Mondo Education Updated on 2024-02-03

In my sophomore year, I was elected as a class leader, and because of my responsibilities, I had more contact with my counselor. She is a ** in her thirties, with beautiful looks and outstanding temperament, and always gives people the unique charm of a mature woman. Once, I was in the counselor's office to help her sort out some paperwork. There were just the two of us in the office and the atmosphere was a little delicate. She leaned on her desk, looked up at me, and whispered, "My stomach hurts a little, I don't know why." "I saw her hand gently resting on her lower abdomen, as if rubbing.

I thought to myself that this was not a question to ask, so I said, "Then I'll pour you some water." She shook her head, and there seemed to be a hint of confusion in her eyes: "You don't need to pour water, you can help me rub it." "I was overwhelmed and confused. Even though I knew she was a teacher, she was also a woman, and I was very embarrassed by this request. I panicked and said, "Oh, that's not good, you're a female teacher." ”

She smiled slightly: "What does it matter, you are a class cadre, and I am also here for work." I walked up to her and gently rubbed her lower abdomen. Her body trembled slightly, then closed her eyes. I felt her breath blowing in my ears, and my mood became a little strange.

After a while, she slowly opened her eyes and said softly, "Thank you." ”

I breathed a sigh of relief: "You're welcome, it's time for lunch, are you hungry?" Let's go home from work and eat. She smiled slightly: "Okay, there are pork ribs and stewed potatoes in the second canteen today." "I was secretly glad that I could take the opportunity to leave this embarrassing scene.

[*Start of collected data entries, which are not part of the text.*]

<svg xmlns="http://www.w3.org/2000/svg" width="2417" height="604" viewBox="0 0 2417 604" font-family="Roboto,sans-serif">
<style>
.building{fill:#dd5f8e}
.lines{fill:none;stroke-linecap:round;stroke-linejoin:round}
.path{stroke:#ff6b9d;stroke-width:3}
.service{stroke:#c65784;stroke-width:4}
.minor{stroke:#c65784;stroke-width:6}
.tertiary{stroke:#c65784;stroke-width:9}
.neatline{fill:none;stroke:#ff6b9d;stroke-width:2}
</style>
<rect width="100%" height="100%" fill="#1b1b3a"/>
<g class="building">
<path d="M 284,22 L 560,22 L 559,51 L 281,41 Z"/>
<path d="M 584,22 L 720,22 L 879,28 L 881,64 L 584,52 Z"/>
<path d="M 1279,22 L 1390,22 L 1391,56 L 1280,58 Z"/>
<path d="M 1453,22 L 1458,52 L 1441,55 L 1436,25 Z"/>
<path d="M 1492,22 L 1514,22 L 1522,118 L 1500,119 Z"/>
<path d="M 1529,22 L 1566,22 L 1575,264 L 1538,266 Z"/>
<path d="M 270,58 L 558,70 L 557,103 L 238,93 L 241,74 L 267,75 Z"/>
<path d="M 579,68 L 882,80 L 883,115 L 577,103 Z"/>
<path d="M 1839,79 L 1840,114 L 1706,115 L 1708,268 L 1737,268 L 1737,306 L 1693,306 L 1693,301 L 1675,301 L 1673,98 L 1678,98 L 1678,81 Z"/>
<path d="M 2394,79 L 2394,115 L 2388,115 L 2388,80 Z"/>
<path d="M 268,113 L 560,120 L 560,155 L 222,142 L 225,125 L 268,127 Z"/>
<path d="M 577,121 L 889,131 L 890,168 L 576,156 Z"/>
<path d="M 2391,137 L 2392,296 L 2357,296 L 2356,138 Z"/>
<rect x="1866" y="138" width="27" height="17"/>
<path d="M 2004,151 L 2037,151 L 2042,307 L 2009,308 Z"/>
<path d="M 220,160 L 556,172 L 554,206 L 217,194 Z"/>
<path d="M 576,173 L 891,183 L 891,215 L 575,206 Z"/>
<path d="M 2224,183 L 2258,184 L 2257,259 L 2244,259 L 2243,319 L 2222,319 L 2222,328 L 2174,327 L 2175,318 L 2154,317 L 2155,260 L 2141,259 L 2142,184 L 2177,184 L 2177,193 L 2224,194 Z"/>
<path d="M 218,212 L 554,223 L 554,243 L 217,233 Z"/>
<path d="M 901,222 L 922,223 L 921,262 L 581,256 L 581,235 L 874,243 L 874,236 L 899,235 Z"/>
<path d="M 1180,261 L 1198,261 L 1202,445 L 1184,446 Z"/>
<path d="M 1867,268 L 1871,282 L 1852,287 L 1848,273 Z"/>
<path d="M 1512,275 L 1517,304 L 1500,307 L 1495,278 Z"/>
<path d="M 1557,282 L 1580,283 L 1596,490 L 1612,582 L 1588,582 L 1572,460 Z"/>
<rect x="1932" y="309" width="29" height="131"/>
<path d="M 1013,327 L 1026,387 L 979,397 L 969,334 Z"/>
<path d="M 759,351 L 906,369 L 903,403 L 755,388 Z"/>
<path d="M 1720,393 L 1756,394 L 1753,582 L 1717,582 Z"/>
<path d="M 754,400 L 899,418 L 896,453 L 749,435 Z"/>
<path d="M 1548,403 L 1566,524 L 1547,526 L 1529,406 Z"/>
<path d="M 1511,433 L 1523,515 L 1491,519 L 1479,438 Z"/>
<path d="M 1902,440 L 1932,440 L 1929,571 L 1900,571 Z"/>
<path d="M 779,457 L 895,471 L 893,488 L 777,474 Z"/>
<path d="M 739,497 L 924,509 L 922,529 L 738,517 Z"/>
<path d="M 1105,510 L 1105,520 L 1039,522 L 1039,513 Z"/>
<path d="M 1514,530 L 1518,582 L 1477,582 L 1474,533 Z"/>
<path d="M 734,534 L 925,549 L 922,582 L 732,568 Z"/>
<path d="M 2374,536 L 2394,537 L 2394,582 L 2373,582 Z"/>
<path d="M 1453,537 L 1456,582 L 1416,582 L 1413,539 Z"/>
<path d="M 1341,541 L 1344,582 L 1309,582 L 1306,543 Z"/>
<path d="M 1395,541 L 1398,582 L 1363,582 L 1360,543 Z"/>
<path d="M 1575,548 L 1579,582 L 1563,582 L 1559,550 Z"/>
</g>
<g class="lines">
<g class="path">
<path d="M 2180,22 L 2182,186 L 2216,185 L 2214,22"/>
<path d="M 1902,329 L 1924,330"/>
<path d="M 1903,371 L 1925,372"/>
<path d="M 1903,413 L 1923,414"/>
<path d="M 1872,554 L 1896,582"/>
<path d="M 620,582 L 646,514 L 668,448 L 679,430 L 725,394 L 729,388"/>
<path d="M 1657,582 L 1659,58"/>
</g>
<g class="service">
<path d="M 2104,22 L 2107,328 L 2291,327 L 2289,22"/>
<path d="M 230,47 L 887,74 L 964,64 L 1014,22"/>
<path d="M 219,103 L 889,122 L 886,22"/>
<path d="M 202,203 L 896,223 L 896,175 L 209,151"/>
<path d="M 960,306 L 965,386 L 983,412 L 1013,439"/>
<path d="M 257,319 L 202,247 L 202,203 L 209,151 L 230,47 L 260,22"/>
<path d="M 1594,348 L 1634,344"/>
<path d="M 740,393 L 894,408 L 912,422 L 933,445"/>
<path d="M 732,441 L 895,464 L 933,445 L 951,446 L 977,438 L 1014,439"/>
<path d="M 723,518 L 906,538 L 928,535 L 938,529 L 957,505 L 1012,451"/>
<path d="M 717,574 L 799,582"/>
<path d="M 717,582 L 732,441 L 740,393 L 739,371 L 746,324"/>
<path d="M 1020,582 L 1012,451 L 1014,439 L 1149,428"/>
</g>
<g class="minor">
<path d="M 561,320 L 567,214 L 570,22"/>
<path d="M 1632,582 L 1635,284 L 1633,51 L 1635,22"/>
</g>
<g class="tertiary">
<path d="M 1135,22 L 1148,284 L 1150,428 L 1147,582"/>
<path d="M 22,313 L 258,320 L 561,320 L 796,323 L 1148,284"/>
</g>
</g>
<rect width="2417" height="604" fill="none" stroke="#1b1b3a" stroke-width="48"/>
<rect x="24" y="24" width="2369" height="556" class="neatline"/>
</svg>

So I rushed to the cafeteria and bought two stewed potatoes with pork ribs. When she returned to the office, she was gone. I felt a little confused and didn't know how to deal with the situation.

Years later, when I thought about it, it dawned on me that the counselor was out of the woods. Maybe she was hinting at me something, and I missed the opportunity because I was young and shy. Later, I heard that she and her husband had been separated for a long time, and maybe she needed a man's comfort and companionship at that time. Looking back now, if I had the courage to hug her and comfort her, maybe our relationship would have been different. But I can't turn back the clock, and I can't change my past choices. I can only silently wish her a happy life now.